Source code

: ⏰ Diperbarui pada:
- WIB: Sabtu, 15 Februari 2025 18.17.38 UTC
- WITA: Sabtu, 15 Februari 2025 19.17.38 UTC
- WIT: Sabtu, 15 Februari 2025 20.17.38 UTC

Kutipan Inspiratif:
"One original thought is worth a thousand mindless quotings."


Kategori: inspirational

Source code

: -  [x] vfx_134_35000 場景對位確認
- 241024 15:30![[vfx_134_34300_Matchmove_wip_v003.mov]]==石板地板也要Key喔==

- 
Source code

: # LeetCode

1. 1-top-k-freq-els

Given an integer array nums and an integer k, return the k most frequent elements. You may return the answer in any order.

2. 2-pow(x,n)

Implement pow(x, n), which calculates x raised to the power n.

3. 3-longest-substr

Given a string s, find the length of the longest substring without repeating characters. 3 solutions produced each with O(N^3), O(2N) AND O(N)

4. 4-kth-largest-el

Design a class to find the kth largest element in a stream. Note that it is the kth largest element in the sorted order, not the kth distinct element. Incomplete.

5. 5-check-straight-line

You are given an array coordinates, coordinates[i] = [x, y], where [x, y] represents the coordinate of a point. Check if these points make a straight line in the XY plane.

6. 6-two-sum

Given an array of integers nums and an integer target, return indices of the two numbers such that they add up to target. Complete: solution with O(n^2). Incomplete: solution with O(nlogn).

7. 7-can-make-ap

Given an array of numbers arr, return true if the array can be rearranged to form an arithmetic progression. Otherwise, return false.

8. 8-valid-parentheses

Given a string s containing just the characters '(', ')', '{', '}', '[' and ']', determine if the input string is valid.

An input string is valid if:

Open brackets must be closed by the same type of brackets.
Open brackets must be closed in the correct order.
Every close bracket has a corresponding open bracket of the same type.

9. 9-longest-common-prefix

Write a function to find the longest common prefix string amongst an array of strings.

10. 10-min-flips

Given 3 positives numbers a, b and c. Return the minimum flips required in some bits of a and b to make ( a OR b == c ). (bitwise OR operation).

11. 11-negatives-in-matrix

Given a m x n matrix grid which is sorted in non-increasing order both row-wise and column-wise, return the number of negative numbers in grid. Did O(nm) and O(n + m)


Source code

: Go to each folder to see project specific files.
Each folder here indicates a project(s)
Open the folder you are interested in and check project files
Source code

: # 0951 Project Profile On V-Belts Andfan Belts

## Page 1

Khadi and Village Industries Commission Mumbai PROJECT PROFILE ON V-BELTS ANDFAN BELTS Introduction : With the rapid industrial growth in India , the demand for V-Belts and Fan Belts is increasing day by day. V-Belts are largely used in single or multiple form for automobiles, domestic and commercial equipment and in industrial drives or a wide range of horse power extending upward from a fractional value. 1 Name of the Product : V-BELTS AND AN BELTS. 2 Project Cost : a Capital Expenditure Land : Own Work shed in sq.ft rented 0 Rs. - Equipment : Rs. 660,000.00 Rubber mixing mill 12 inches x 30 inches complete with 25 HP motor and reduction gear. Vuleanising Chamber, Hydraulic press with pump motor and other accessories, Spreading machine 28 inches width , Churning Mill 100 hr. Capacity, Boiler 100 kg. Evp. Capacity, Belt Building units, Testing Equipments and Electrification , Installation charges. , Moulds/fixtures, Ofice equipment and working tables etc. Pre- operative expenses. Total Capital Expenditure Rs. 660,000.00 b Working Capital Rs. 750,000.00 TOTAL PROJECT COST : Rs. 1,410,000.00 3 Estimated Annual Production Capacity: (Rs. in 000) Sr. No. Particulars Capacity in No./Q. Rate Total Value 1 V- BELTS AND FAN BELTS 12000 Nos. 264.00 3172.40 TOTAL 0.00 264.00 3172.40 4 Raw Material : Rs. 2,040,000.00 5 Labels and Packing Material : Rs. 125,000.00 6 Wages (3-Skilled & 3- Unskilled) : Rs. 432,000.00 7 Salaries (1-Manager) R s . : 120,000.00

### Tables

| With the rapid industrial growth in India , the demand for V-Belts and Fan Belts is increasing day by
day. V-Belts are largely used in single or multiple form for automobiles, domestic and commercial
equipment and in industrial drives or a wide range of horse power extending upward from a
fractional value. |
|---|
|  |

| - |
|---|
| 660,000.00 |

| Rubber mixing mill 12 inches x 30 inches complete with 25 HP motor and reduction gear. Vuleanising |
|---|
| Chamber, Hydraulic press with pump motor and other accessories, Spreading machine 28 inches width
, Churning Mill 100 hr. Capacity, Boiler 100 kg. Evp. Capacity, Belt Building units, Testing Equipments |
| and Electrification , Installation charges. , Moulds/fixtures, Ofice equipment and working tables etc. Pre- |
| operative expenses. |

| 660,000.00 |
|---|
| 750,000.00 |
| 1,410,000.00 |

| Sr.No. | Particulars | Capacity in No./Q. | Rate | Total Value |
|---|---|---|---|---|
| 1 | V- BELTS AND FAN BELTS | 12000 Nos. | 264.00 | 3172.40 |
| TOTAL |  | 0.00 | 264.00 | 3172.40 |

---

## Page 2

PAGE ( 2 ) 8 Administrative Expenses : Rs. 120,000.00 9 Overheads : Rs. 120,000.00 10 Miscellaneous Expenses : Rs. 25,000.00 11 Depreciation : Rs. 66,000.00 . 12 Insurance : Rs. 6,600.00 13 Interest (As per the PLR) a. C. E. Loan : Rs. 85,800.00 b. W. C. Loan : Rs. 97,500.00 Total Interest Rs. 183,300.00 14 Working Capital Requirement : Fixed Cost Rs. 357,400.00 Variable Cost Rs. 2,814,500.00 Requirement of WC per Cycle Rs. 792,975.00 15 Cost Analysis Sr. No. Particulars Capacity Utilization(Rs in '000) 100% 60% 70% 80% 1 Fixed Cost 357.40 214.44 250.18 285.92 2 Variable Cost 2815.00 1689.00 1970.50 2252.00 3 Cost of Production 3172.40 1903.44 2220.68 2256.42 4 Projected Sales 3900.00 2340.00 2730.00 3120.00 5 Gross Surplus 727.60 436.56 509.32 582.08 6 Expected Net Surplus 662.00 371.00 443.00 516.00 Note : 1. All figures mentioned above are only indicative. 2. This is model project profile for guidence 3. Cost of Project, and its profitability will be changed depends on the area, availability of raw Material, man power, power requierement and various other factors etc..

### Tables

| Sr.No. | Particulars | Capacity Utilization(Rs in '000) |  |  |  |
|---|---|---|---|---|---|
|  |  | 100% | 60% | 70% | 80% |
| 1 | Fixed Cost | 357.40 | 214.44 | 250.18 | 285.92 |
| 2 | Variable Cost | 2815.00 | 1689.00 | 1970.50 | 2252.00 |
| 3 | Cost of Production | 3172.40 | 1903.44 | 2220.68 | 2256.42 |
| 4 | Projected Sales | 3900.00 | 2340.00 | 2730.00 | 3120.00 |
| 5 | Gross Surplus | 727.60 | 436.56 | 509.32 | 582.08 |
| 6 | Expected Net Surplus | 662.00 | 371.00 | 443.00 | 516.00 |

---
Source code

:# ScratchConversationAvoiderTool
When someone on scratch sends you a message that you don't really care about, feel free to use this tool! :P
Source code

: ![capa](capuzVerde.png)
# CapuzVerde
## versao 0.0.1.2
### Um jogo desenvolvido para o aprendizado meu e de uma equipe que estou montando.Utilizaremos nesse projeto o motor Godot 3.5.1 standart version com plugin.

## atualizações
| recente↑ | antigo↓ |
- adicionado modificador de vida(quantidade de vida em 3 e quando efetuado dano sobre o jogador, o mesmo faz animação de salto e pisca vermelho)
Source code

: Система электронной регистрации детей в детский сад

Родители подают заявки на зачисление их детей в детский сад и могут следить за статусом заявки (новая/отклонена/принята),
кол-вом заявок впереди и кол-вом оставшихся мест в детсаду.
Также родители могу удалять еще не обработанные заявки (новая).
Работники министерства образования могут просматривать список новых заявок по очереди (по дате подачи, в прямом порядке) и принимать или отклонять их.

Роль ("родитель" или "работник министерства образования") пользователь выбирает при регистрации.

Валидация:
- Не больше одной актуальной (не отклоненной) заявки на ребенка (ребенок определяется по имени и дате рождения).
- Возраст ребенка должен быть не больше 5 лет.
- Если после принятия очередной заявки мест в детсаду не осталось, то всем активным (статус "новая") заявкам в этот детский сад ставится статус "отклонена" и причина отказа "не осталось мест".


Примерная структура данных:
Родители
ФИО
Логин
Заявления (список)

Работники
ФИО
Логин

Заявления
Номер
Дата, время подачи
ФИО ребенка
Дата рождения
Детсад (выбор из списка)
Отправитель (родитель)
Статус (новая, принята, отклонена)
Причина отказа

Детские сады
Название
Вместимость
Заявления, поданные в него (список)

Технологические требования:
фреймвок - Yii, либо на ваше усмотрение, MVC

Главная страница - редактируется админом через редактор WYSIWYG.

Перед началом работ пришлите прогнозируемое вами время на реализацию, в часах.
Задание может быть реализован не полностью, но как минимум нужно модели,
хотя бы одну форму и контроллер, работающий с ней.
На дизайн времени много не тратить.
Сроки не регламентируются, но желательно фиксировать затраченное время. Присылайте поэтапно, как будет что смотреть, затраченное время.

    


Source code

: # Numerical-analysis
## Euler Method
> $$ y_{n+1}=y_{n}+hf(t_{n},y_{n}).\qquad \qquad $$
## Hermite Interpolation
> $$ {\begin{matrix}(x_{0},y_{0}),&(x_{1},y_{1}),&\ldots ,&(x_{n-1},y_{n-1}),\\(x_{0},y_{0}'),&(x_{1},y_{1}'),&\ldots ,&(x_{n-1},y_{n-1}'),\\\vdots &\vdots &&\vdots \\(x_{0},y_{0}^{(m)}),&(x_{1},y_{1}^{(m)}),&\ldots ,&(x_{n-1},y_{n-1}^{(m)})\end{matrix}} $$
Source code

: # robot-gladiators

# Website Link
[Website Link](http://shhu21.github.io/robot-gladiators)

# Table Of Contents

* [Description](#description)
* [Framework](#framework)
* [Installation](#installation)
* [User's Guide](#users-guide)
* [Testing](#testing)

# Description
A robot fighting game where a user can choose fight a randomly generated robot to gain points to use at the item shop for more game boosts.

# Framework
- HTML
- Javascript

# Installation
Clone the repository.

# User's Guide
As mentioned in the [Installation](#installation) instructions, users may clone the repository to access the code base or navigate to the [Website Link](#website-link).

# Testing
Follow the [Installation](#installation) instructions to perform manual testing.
━━━━━━━━━━━━━━━━
EXERCISE AIM ▸ Set out every line from the material that contains the string "matrix".

EXPECTED OUTPUT ▸
11. 11-negatives-in-matrix
Given a m x n matrix grid which is sorted in non-increasing order both row-wise and column-wise, return the number of negative numbers in grid. Did O(nm) and O(n + m)
> $$ {\begin{matrix}(x_{0},y_{0}),&(x_{1},y_{1}),&\ldots ,&(x_{n-1},y_{n-1}),\\(x_{0},y_{0}'),&(x_{1},y_{1}'),&\ldots ,&(x_{n-1},y_{n-1}'),\\\vdots &\vdots &&\vdots \\(x_{0},y_{0}^{(m)}),&(x_{1},y_{1}^{(m)}),&\ldots ,&(x_{n-1},y_{n-1}^{(m)})\end{matrix}} $$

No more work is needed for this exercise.